Add to your repertoire of creative therapeutic interventions with this original technique.

Please be sure to print this page as the technique below will be replaced by a new technique each month.

Printable form of current Featured Technique can be attained here.

CAUTION: THIS TECHNIQUE IS FOR USE BY MENTAL HEALTH PROFESSIONALS WITH SPECIALIZED TRAINING IN CLINICAL WORK WITH CHILDREN AND FAMILIES.



Air Hockey Feelings Game

(Source: Creative CBT Interventions for Children with Anxiety, Liana Lowenstein, 2016)

Ages:8–12

Objective: Verbally articulate a range of feelings and their intensity

Supplies: Two straws, masking tape, marker, scissors, timer, bag filled with small prizes

Advance Preparation
Make the air hockey rink (see the instructions provided). Cut out the Feeling-Word Squares, and place them face up on the table.

Description:

Air Hockey Feelings is an intervention that lowers defenses and creates a playful format from which various feeling states can be identified and processed. Definitions are provided for each feeling. However, the practitioner can offer additional explanations using examples that children understand and can relate to. As the child talks about feelings, the practitioner can make reflective comments, ask the child to elaborate, and praise the child for openness.

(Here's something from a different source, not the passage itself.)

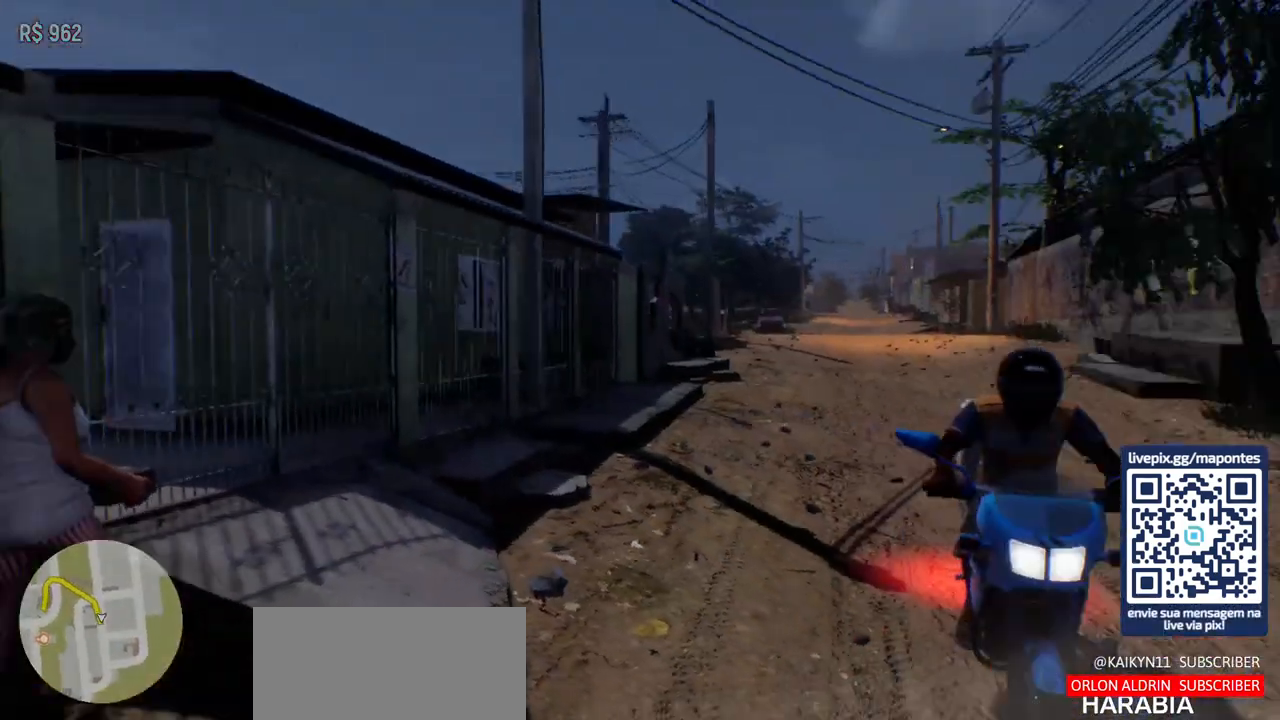
{"keys": ["f"], "mouse": [], "events": [[433, "f", "down"]]}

When it is the practitioner’s turn to share, responses can be tailored in a way that would be therapeutically beneficial to the child.

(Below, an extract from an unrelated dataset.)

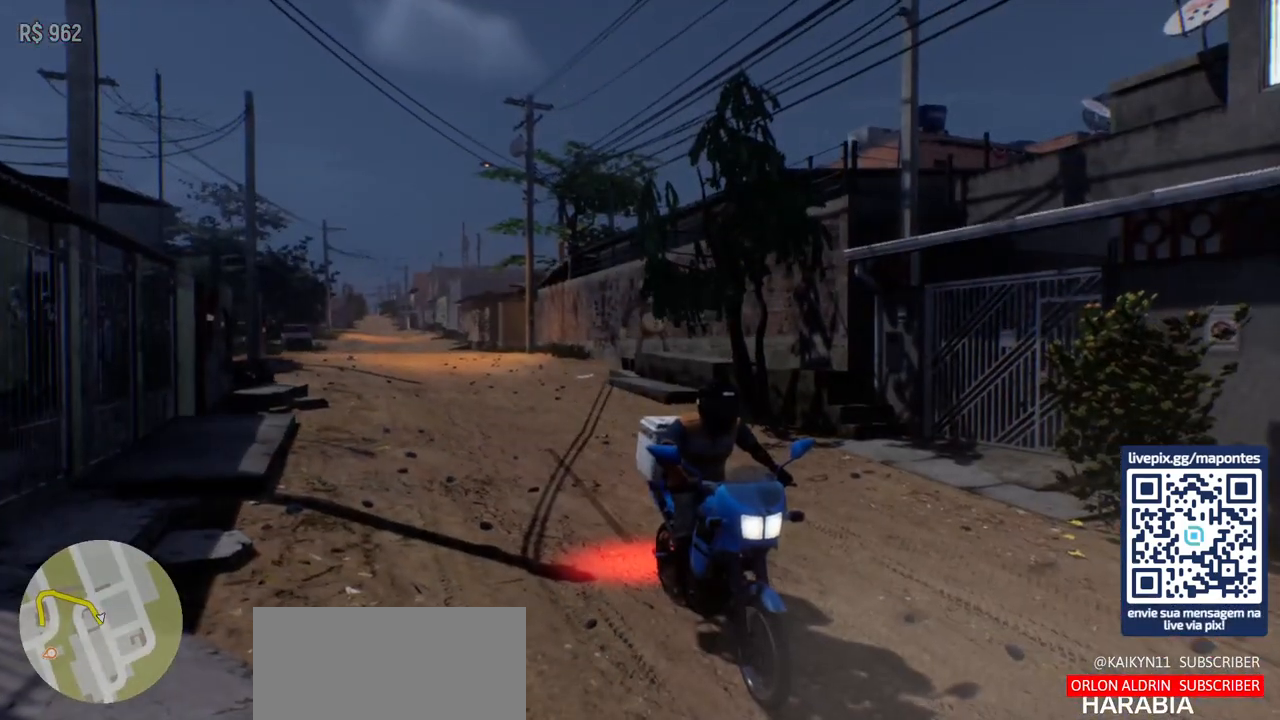
{"keys": [], "mouse": [], "events": [[17, "f", "up"]]}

The Feeling Words for the game have been specifically ordered so that primary emotions (happy, sad, angry, scared) are chosen first. The concept of feeling intensity is taught and integrated into the game.

Children have limited attention spans and can only manage a few rounds of the game. Use clinical discretion to determine how many rounds to play. The practitioner participates along with the child and should be animated and energetic to maintain a playful tone. The client and practitioner work collaboratively to blow the puck (wad of paper) from one end of the rink to the other - this strengthens the therapeutic rapport. Timing each round and working together to try to beat the record adds another element of playfulness to the activity.

Air Hockey Feelings Game

Air Hockey Rink

Use tape to make the rink. Begin by clearing a large space on the floor. To make the hockey rink, tape two pieces of masking tape along the floor (each piece of tape should be about 4 feet long, and placed about 2 feet apart.) Use tape to make the nets by placing tape at each end of the rink in the shape of a U. Alternatively, draw the hockey rink on a large piece of cardboard, poster board, or white board, and place it on the floor or on a table. Ensure there is ample space for two players to move around the hockey rink.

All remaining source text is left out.